Saturday, July 3, 2010

Review: King Lear (2008 RSC version)

So I just watched The Royal Shakespeare Company 2008 production of King Lear, starring Sir Ian McKellan in the title role.

This production is one of those fusion set designs I love with modern Shakespeare productions -- Half Renaissance, half Russian Revolution, WWII undertones. It was an interesting mix and choice of costumes.

For those of you who don't know what the play is about (I'd never read/seen it before tonight), King Lear abdicates his throne and divides (or doesn't) his empire between his three daughters. Drama ensues. There's treachery in Lear's house, treachery in the Earl of Gloucester's house, intrigue and bids for power and back-stabbing. It's messed up, but not as bad as some Shakespeare (I tend to think he, like Robert Heinlein, went wonky as he aged with some of his later works).

It being Shakespeare, there are far better and more complete reviews out there than mine, but my opinions:

1. Sir Ian rocks the house. This is fact.

2. I'm still not sure if the opening scene is evidence of Lear's hubris or his dementia. A degree of pride is expected in royalty, but the falling out with Cordelia (who I totally agreed with) and Kent seemed excessive. He learned his lesson about ass-kissers, though.

3. The actor who played Edmund, Philip Winchester, was a nice bit of eye candy, treacherous as Edmund was. I could totally see why the sisters fought over him, and the duel with Edgar at the end, with Goneril's guttural scream -- well played, madame.

4. The scene with Lear and the Earl of Gloucester, out on the moor, was wrenching and horrid and what angst is all about -- take notes, aspiring authors. That's hitting the bottom and looking up at the sun through thirty feet of water, still holding your breath and struggling to get back up there as you get weaker with every stroke. You know how this is going to end: you go down fighting.

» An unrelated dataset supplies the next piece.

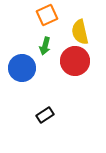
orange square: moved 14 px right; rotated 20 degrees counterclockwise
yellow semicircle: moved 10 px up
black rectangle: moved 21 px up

5. I think what I loved most about this production is that there was high passion in every scene, with shifting loyalties for some and steadfast loyalty from others, and each actor was real and believable. I've read and watched quite a few of Shakespeare's works (Titus Andronicus, the Julie Taymor theatrical version, is probably my favorite) and I think this is what makes him so enduring--

It comes down to loyalty and love, and when Kent walks off with gun in hand at the end, you don't question that he's going to follow his king -- "I have a journey, sir, shortly to go; My master calls me, I must not say no." -- That's who he is, and without his lord, he has nothing. It's an age of fealty to one man, one king, and the willingness to endure any suffering or humiliation to serve that man's best interests. It means telling the truth, even when you'll be shunned, and watching over him as a servant if you have to, re-molding yourself into someone you don't recognize anymore to protect your king. And when that man dies, there are no replacements. You swore to serve only him, for better or worse, whether he wins or loses, and his journey's end is your own. There is no swearing allegiance to the victor -- Your fate is your king's.

Of all the Shakespeare works I've read/seen, this is the most weary one, where you see all this unfolding, an old man slowly falling apart, families broken, and at the end, you want to give him peace. You agree when Kent commands "Vex not his ghost: O, let him pass!"

My favorite lines were the end:

The weight of this sad time we must obey;
Speak what we feel, not what we ought to say.
The oldest hath borne most: we that are young
Shall never see so much, nor live so long.

Speak what we feel and accept the consequences, good or bad. Honesty, integrity, loyalty, love.